CMO outsourcing 2018

The CMO Scorecard: Outsourcing of NDA Approvals and CMO Performance – 2019 Edition report provides insights into New Drug Application (NDA) approvals and associated outsourcing, including NMEs; CDMO performance by the number of approvals and share of dosage form approvals; and an assessment of NME outsourcing by sponsors’ market caps.

Covering the manufacturing of drugs for US and EU markets and mentioning over 165 companies, it also includes expert analysis of NME special product approvals such as those with Orphan, Breakthrough Therapy, or Fast Track designations. The report is based on expert research and analysis, key opinion leader (KOL) interviews, and the GlobalData Pharma Intelligence Center databases, including the PharmSource Drugs by Manufacturer Database, integrated with GlobalData earlier this year.

Figure 1, which was presented by Peter Shapiro, senior director of drugs and business fundamentals, GlobalData, at CPhI North America in Chicago, IL, US on 20 April shows that in 2018, 34 orphan NMEs were approved, the highest number in the last 10 years. Special designations are good for CMOs: orphan and other accelerated drugs are more likely to be contract manufactured than products that go through standard review. 65% of orphan NME approvals (22 drugs) were outsourced in 2018, the strongest outsourcing propensity for orphan NMEs since 2014, demonstrating that orphan NMEs are providing greater opportunities for CMOs.

Figures 2 and 3 reported an overall increase in the number of US Food and Drug Administration (FDA) Breakthrough and Fast Track Drug designations, respectively, awarded during 2013–2018.

Breakthrough Therapy designation is awarded to drugs that are intended to treat a serious condition and preliminary clinical evidence indicates that the drug may demonstrate substantial improvement over available therapy on a clinically significant endpoint. Fast Track designation is awarded to drugs that treat serious conditions and fill an unmet medical need. Accelerated approvals are good for CMOs as these drugs are more likely to be contract manufactured because they are more likely to require special handling and manufacturing skills than products that go through standard review.

Figure 1: Outsourcing of orphan NMEs, 2009–2018

Source: GlobalData Pharmaceutical Intelligence Center Drugs by Manufacturer Database (accessed 8 March 2019)

Figure 2: Breakthrough therapy designations awarded, 2013-2018

Source: GlobalData Pharmaceutical Intelligence Center Drugs by Manufacturer Database (accessed March 8, 2019)

Figure 3: Fast-track designations awarded, 2008-2018

Source: GlobalData Pharmaceutical Intelligence Center Drugs by Manufacturer Database (accessed 8 March 2019)

According to the GlobalData Pharma Intelligence Center databases and the Scorecard report, the FDA approved 137 novel drugs and 64 NMEs in 2018, which represents increases of 36% and 65%, respectively, over the 2012–2017 period.
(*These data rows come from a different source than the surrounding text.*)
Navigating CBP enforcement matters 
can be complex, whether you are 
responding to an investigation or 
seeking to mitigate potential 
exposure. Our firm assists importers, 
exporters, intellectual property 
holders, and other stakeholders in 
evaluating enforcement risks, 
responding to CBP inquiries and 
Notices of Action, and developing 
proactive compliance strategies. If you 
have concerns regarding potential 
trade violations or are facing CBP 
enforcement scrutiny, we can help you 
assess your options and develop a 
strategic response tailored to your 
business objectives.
The overall increase in the number of drug approvals has led to greater outsourcing to CMOs. In 2018, 57 NDAs were outsourced to manufacturers, a figure that is higher than the 2009–2016 average (46) and just one short of the 58 approvals recorded in 2012. The number includes twenty products that were dual-sourced (manufactured both in-house and outsourced).
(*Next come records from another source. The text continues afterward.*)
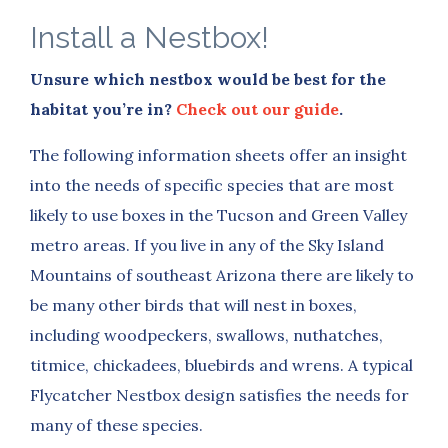
Install a Nestbox!
Unsure which nestbox would be best for the
habitat you’re in?
Check out our guide
.
The following information sheets offer an insight
into the needs of specific species that are most
likely to use boxes in the Tucson and Green Valley
metro areas.
If you live in any of the Sky Island
Mountains of southeast Arizona there are likely to
be many other birds that will nest in boxes,
including woodpeckers, swallows, nuthatches,
titmice, chickadees, bluebirds and wrens. A typical
Flycatcher Nestbox design satisfies the needs for
many of these species.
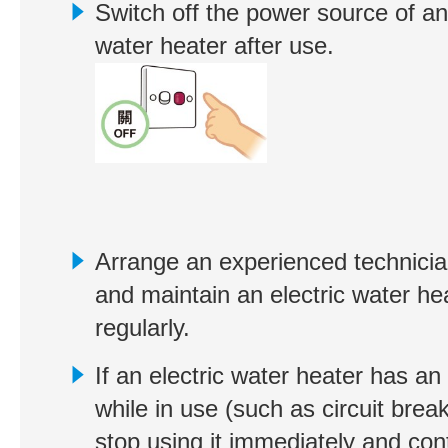
Switch off the power source of an 
water heater after use.
Arrange an experienced technicia
and maintain an electric water he
regularly.
If an electric water heater has an
while in use (such as circuit break
stop using it immediately and con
Although CMOs have been presented with greater outsourcing opportunities, it is still evident that outsourcing of NME active pharmaceutical ingredient (API) manufacture is highly dependent on the nature of the drug; the outsourcing of biologic APIs has decreased over the last decade, whereas during the same time outsourcing levels for chemical (small molecule, polymer, and oligonucleotide) APIs have remained fairly stable. The latter corroborates the conclusions of PharmSource founder and former president Jim Miller in his talk on the Drug, Chemical & Associated Technologies Association (DCAT) 2018 Benchmarking Report at DCAT Week in New York, NY, US on 18 March 2019. Miller told the meeting small molecule and solid dose manufacturing will continue to be sought-after CMO services in the immediate to mid future.